Saved data entries
- - -
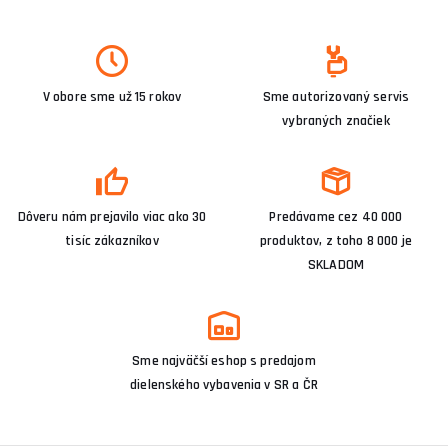
V obore sme už 15 rokov
Sme autorizovaný servis
vybraných značiek
Dôveru nám prejavilo viac ako 30
Predávame cez 40 000
tisíc zákazníkov
produktov, z toho 8 000 je
SKLADOM
Sme najväčší eshop s predajom
dielenského vybavenia v SR a ČR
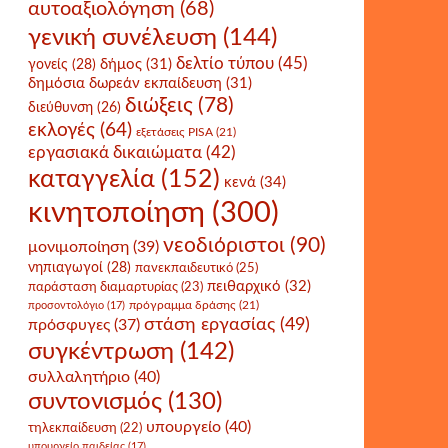
αυτοαξιολόγηση
(68)
γενική συνέλευση
(144)
δελτίο τύπου
(45)
δήμος
(31)
γονείς
(28)
δημόσια δωρεάν εκπαίδευση
(31)
διώξεις
(78)
διεύθυνση
(26)
εκλογές
(64)
εξετάσεις PISA
(21)
εργασιακά δικαιώματα
(42)
καταγγελία
(152)
κενά
(34)
κινητοποίηση
(300)
νεοδιόριστοι
(90)
μονιμοποίηση
(39)
νηπιαγωγοί
(28)
πανεκπαιδευτικό
(25)
πειθαρχικό
(32)
παράσταση διαμαρτυρίας
(23)
πρόγραμμα δράσης
(21)
προσοντολόγιο
(17)
στάση εργασίας
(49)
πρόσφυγες
(37)
συγκέντρωση
(142)
συλλαλητήριο
(40)
συντονισμός
(130)
υπουργείο
(40)
τηλεκπαίδευση
(22)
υπουργείο παιδείας
(17)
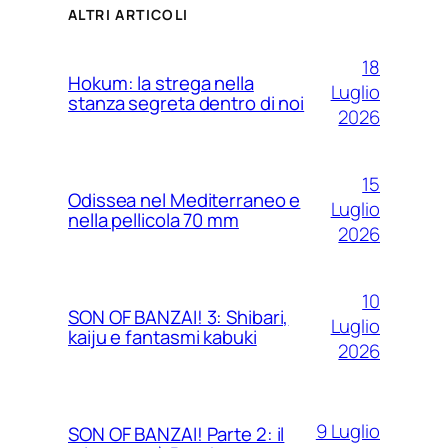
ALTRI ARTICOLI
18
Hokum: la strega nella
Luglio
stanza segreta dentro di noi
2026
15
Odissea nel Mediterraneo e
Luglio
nella pellicola 70 mm
2026
10
SON OF BANZAI! 3: Shibari,
Luglio
kaiju e fantasmi kabuki
2026
9 Luglio
SON OF BANZAI! Parte 2: il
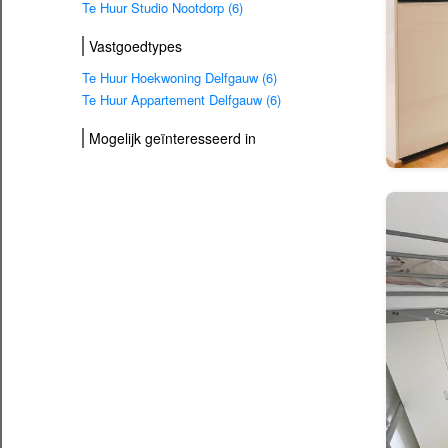
Te Huur Studio Nootdorp (6)
Vastgoedtypes
Te Huur Hoekwoning Delfgauw (6)
Te Huur Appartement Delfgauw (6)
Mogelijk geïnteresseerd in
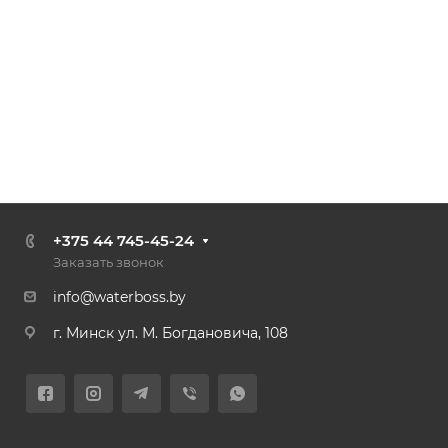
+375 44 745-45-24
Заказать звонок
info@waterboss.by
г. Минск ул. М. Богдановича, 108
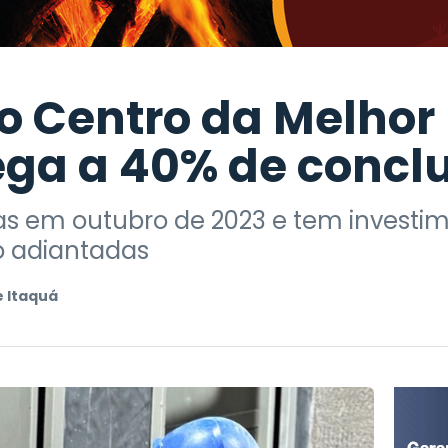
o Centro da Melhor
ega a 40% de concl
as em outubro de 2023 e tem investim
o adiantadas
e Itaquá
- - -
**What the task asks:** Copy the text of every record above word for word, leaving out the pictures.

**Exercise response:**
V obore sme už 15 rokov
Sme autorizovaný servis
vybraných značiek
Dôveru nám prejavilo viac ako 30
Predávame cez 40 000
tisíc zákazníkov
produktov, z toho 8 000 je
SKLADOM
Sme najväčší eshop s predajom
dielenského vybavenia v SR a ČR
αυτοαξιολόγηση
(68)
γενική συνέλευση
(144)
δελτίο τύπου
(45)
δήμος
(31)
γονείς
(28)
δημόσια δωρεάν εκπαίδευση
(31)
διώξεις
(78)
διεύθυνση
(26)
εκλογές
(64)
εξετάσεις PISA
(21)
εργασιακά δικαιώματα
(42)
καταγγελία
(152)
κενά
(34)
κινητοποίηση
(300)
νεοδιόριστοι
(90)
μονιμοποίηση
(39)
νηπιαγωγοί
(28)
πανεκπαιδευτικό
(25)
πειθαρχικό
(32)
παράσταση διαμαρτυρίας
(23)
πρόγραμμα δράσης
(21)
προσοντολόγιο
(17)
στάση εργασίας
(49)
πρόσφυγες
(37)
συγκέντρωση
(142)
συλλαλητήριο
(40)
συντονισμός
(130)
υπουργείο
(40)
τηλεκπαίδευση
(22)
υπουργείο παιδείας
(17)
ALTRI ARTICOLI
18
Hokum: la strega nella
Luglio
stanza segreta dentro di noi
2026
15
Odissea nel Mediterraneo e
Luglio
nella pellicola 70 mm
2026
10
SON OF BANZAI! 3: Shibari,
Luglio
kaiju e fantasmi kabuki
2026
9 Luglio
SON OF BANZAI! Parte 2: il
Te Huur Studio Nootdorp (6)
Vastgoedtypes
Te Huur Hoekwoning Delfgauw (6)
Te Huur Appartement Delfgauw (6)
Mogelijk geïnteresseerd in
+375 44 745-45-24
Заказать звонок
info@waterboss.by
г. Минск ул. М. Богдановича, 108
o Centro da Melhor
ega a 40% de concl
as em outubro de 2023 e tem investim
o adiantadas
e Itaquá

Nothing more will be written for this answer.